Cuando la cuestión debatida por la vía del recurso de apelación es la valoración de la prueba llevada a cabo por el Juez Penal, el uso que haya hecho de su facultad de libre apreciación de las pruebas practicadas en el juicio, reconocida en el artículo 741 de la Ley de Enjuiciamiento Criminal y plenamente compatible con los derechos de presunción de inocencia y a la tutela judicial efectiva, siempre que tal proceso valorativo se motive o razone adecuadamente en la sentencia, únicamente deba ser rectificado, bien cuando en verdad sea ficticio, por no existir el imprescindible soporte probatorio de cargo, vulnerándose entonces el principio de presunción de inocencia, o bien cuando un detenido y ponderado examen de las actuaciones ponga de relieve un manifiesto y claro error del Juzgador 'a quo' de tal magnitud y diafanidad que haga necesaria, con criterios objetivos y sin el riesgo de incurrir en discutibles y subjetivas interpretaciones del componente probatorio existente en autos, una modificación de la realidad fáctica establecida en la resolución apelada.

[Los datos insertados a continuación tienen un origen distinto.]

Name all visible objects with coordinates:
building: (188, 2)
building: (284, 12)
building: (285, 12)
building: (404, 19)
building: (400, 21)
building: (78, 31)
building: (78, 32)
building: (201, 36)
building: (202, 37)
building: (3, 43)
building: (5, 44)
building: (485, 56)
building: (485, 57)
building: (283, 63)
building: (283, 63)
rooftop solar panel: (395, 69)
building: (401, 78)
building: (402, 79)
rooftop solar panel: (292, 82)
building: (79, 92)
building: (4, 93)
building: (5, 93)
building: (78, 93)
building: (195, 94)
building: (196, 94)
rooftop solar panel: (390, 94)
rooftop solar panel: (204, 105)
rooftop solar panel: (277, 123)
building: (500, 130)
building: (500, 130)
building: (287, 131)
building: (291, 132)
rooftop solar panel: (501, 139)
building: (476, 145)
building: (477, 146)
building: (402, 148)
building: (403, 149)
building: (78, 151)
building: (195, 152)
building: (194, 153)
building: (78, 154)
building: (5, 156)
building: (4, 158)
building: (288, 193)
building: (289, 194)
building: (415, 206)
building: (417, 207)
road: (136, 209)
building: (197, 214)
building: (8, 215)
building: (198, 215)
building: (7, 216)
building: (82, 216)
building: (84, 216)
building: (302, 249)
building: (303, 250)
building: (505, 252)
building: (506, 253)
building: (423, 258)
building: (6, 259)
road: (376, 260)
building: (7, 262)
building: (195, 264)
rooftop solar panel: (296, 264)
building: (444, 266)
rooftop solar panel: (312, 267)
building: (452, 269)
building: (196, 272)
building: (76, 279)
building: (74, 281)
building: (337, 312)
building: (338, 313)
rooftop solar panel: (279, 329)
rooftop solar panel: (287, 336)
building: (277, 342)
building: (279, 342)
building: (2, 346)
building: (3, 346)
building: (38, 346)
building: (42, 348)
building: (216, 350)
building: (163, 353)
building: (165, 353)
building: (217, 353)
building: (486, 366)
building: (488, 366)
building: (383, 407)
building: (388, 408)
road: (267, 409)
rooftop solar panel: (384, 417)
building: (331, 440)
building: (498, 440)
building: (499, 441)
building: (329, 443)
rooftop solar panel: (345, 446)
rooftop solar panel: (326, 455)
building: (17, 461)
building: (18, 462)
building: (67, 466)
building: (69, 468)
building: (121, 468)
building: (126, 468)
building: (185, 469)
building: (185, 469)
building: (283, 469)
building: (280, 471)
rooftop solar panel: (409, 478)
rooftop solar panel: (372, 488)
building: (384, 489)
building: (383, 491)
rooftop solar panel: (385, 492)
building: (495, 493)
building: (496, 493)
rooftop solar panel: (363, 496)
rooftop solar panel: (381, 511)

En consecuencia, el juicio probatorio sólo será contrastable por vía de recurso en lo que concierne a las inducciones realizadas por el Juez 'a quo', de acuerdo con las reglas de la lógica, los principios de la experiencia y de los conocimientos científicos, examinando su razonabilidad y respaldo empírico, pero no en lo relativo a la credibilidad de los testimonios o declaraciones oídos por el Juzgador, teniendo en cuenta si tales inferencias lógicas han sido llevadas a cabo por el órgano judicial de forma arbitraria, irracional o absurda, es decir, si la valoración de la prueba ha sido hecha mediante un razonamiento que cabe calificar de incongruente o apoyado en fundamentos arbitrarios, como aquellos que aplican criterios contrarios a los preceptos constitucionales.
La declaración de hechos probados hecha por el Magistrado 'a quo', no debe ser sustituida o modificada en la apelación, salvo que se aprecie manifiesto y patente error en la apreciación de la prueba; que el relato fáctico sea incompleto, incongruente o contradictorio; o que sea desvirtuado por nuevos elementos de prueba practicados en la segunda instancia.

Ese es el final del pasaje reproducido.